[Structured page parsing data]
*****

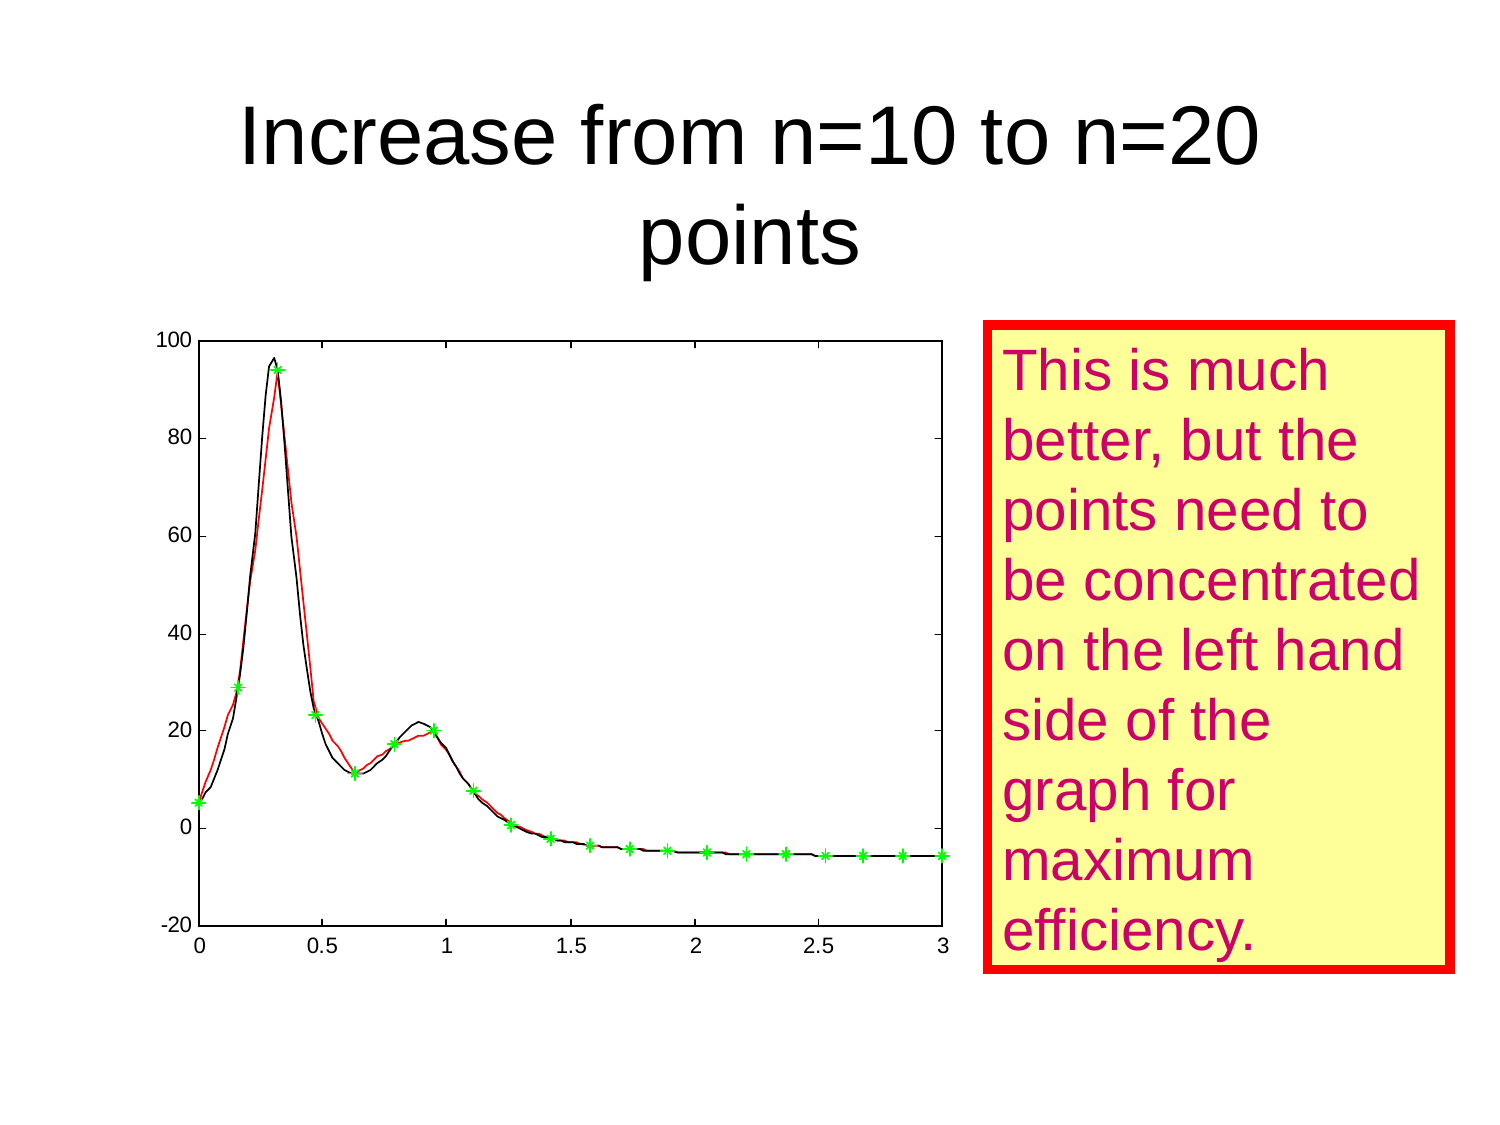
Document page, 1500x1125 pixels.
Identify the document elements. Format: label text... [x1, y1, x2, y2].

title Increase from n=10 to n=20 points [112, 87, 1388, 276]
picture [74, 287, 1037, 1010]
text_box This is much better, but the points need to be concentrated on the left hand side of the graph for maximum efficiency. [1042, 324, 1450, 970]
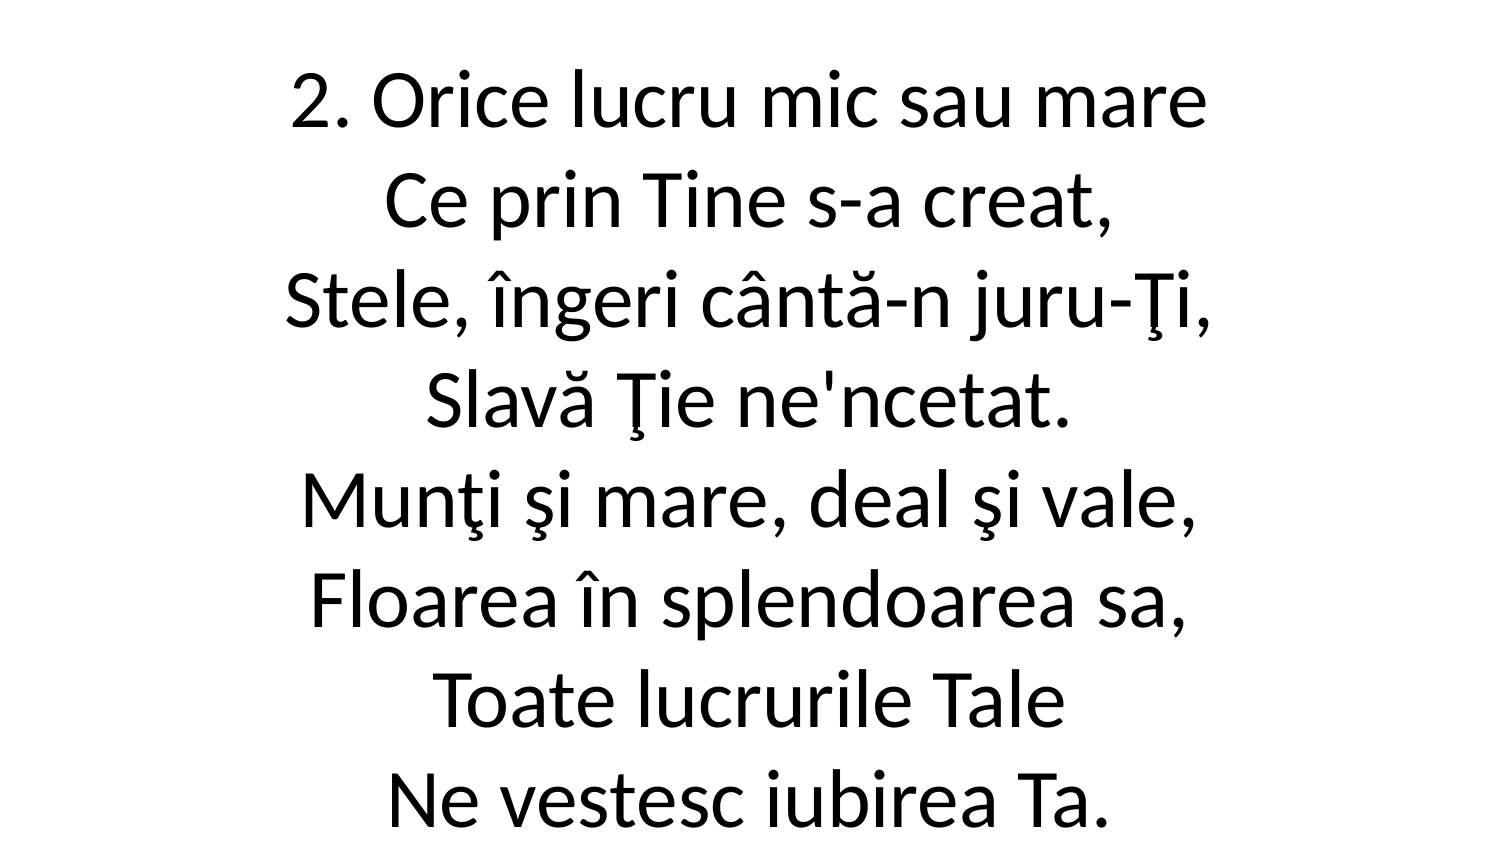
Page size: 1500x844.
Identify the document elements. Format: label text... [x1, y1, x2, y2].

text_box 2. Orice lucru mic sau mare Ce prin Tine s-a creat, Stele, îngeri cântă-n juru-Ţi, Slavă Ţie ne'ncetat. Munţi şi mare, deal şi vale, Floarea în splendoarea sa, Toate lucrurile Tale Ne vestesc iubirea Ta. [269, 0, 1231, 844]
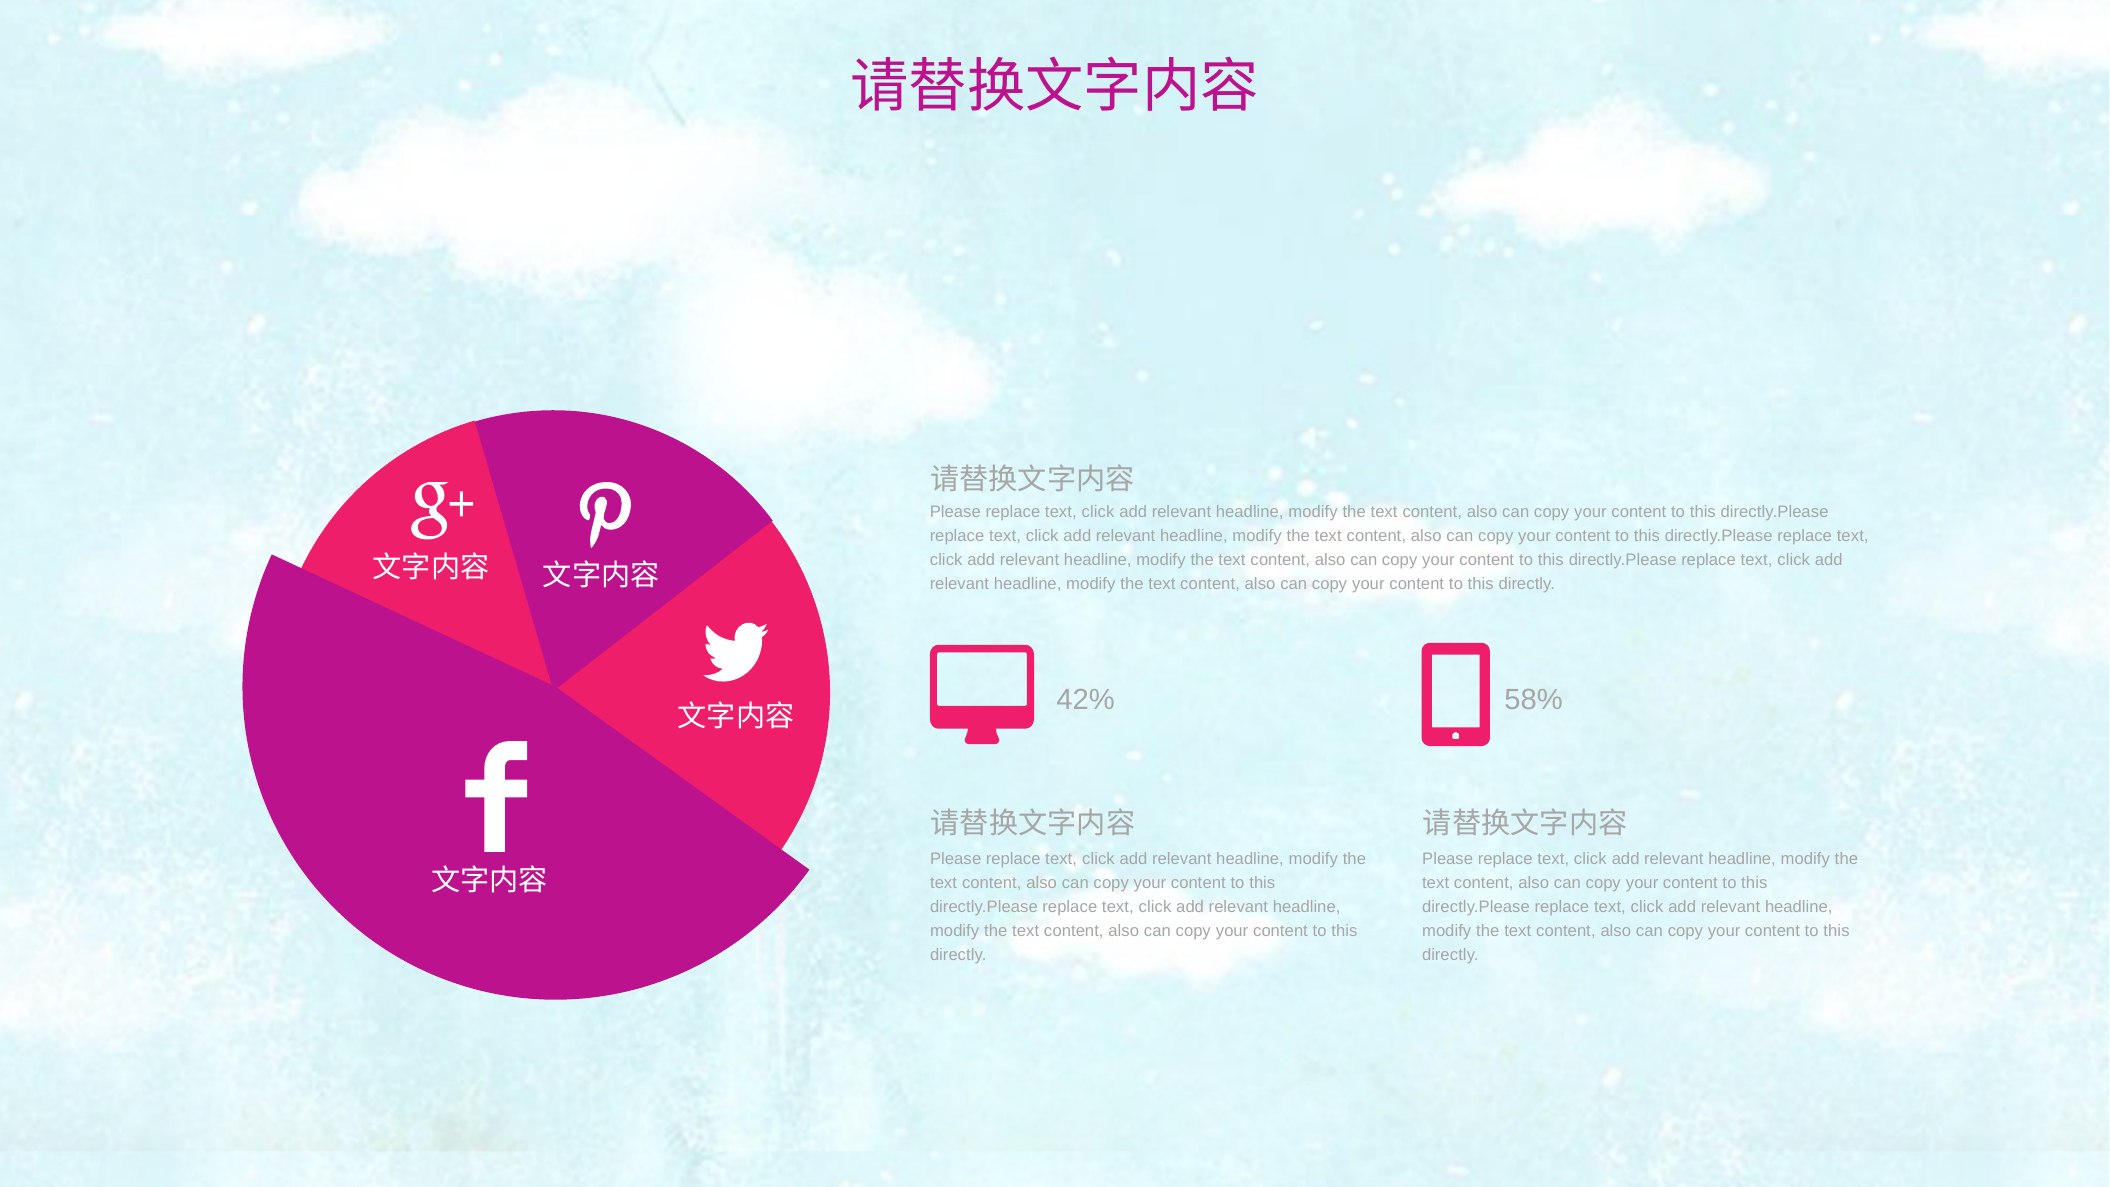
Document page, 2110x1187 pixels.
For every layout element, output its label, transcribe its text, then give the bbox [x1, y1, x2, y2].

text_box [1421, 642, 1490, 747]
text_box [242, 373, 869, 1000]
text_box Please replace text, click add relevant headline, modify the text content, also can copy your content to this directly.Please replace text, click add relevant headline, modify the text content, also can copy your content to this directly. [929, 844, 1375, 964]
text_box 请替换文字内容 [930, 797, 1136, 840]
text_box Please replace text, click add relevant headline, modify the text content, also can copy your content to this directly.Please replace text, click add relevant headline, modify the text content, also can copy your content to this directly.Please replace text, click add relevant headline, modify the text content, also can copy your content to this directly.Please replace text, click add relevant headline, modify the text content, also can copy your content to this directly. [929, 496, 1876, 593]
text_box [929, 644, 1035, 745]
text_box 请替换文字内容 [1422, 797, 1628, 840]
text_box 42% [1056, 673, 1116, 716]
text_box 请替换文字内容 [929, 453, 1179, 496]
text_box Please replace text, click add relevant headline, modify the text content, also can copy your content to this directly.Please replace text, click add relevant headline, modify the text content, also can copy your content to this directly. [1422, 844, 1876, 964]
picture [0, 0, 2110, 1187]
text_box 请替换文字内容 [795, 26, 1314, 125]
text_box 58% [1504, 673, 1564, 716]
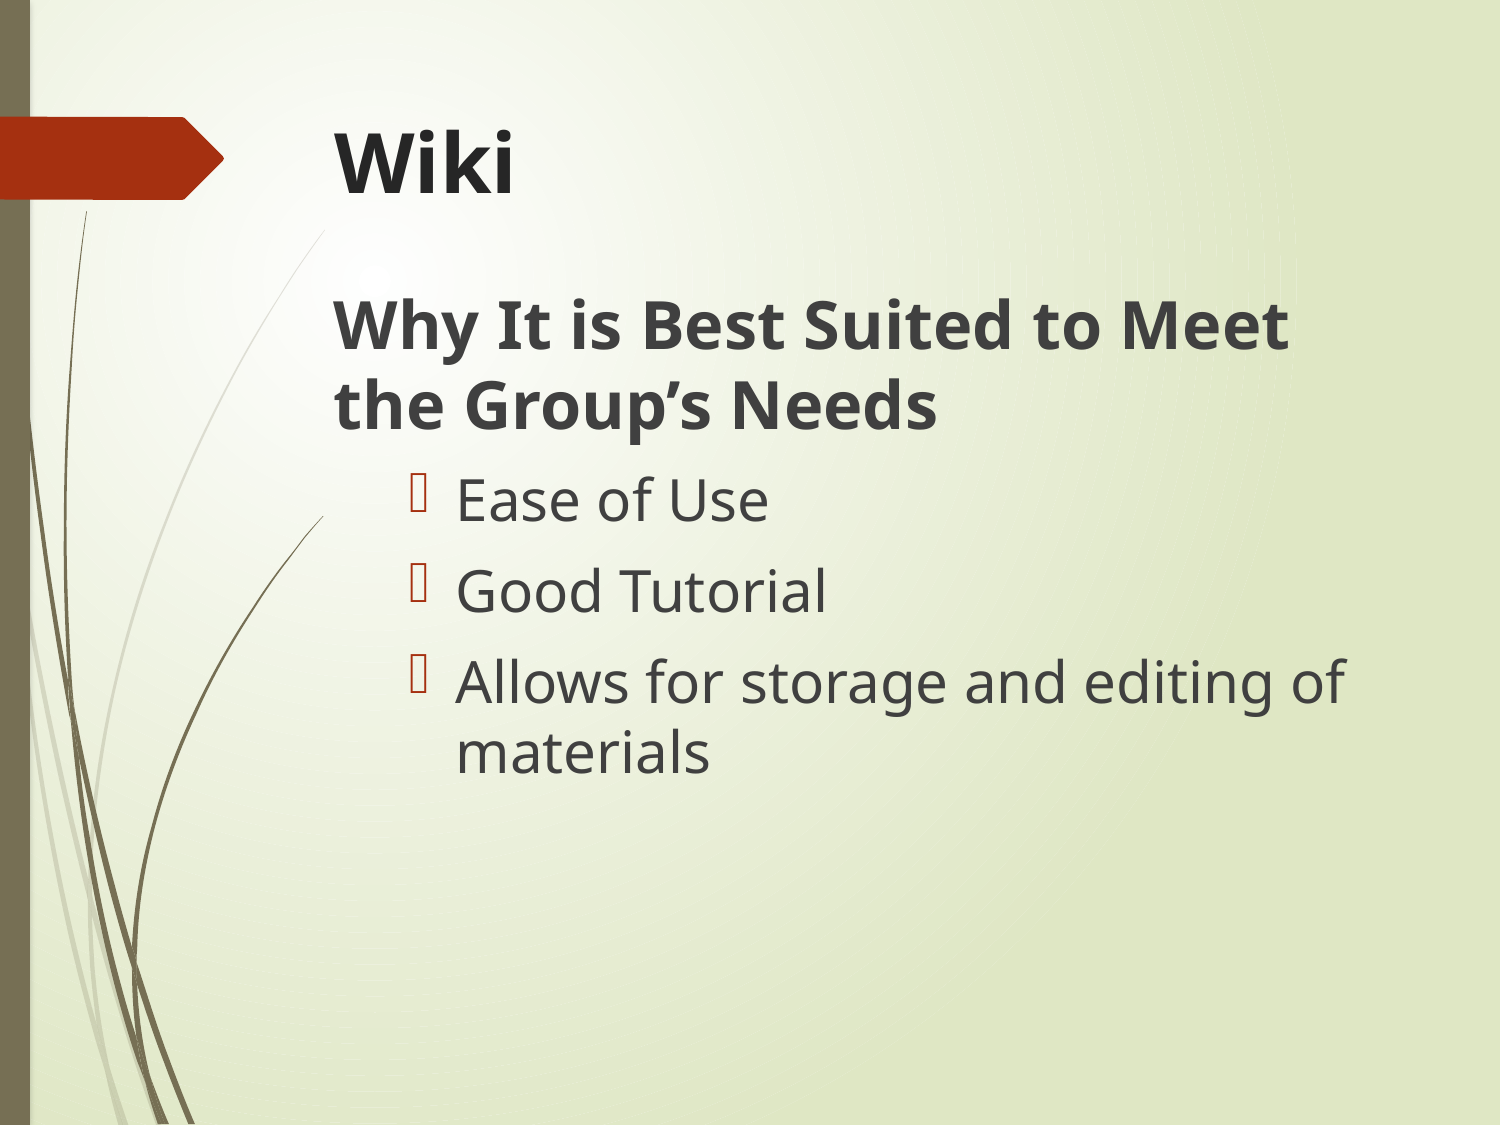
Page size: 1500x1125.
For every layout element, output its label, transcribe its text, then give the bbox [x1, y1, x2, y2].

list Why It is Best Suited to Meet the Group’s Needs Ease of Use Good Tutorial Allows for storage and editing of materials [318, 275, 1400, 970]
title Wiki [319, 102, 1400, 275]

*****

Verbatim repetition of the entries is required, excluding any pictures.

Document page, 1500x1125 pixels.
Identify the document elements. Format: label text... [x1, y1, x2, y2].

title Increase from n=10 to n=20 points [112, 87, 1388, 276]
picture [74, 287, 1037, 1010]
text_box This is much better, but the points need to be concentrated on the left hand side of the graph for maximum efficiency. [1042, 324, 1450, 970]
Page size: 1500x844.
Identify the document elements. Format: label text... [x1, y1, x2, y2].

text_box 2. Orice lucru mic sau mare Ce prin Tine s-a creat, Stele, îngeri cântă-n juru-Ţi, Slavă Ţie ne'ncetat. Munţi şi mare, deal şi vale, Floarea în splendoarea sa, Toate lucrurile Tale Ne vestesc iubirea Ta. [269, 0, 1231, 844]
Document page, 2110x1187 pixels.
For every layout element, output its label, transcribe its text, then give the bbox [x1, y1, x2, y2].

text_box [1421, 642, 1490, 747]
text_box [242, 373, 869, 1000]
text_box Please replace text, click add relevant headline, modify the text content, also can copy your content to this directly.Please replace text, click add relevant headline, modify the text content, also can copy your content to this directly. [929, 844, 1375, 964]
text_box 请替换文字内容 [930, 797, 1136, 840]
text_box Please replace text, click add relevant headline, modify the text content, also can copy your content to this directly.Please replace text, click add relevant headline, modify the text content, also can copy your content to this directly.Please replace text, click add relevant headline, modify the text content, also can copy your content to this directly.Please replace text, click add relevant headline, modify the text content, also can copy your content to this directly. [929, 496, 1876, 593]
text_box [929, 644, 1035, 745]
text_box 请替换文字内容 [1422, 797, 1628, 840]
text_box 42% [1056, 673, 1116, 716]
text_box 请替换文字内容 [929, 453, 1179, 496]
text_box Please replace text, click add relevant headline, modify the text content, also can copy your content to this directly.Please replace text, click add relevant headline, modify the text content, also can copy your content to this directly. [1422, 844, 1876, 964]
picture [0, 0, 2110, 1187]
text_box 请替换文字内容 [795, 26, 1314, 125]
text_box 58% [1504, 673, 1564, 716]
Page size: 1500x1125.
For every layout element, output its label, transcribe its text, then give the bbox [x1, y1, x2, y2].

list Why It is Best Suited to Meet the Group’s Needs Ease of Use Good Tutorial Allows for storage and editing of materials [318, 275, 1400, 970]
title Wiki [319, 102, 1400, 275]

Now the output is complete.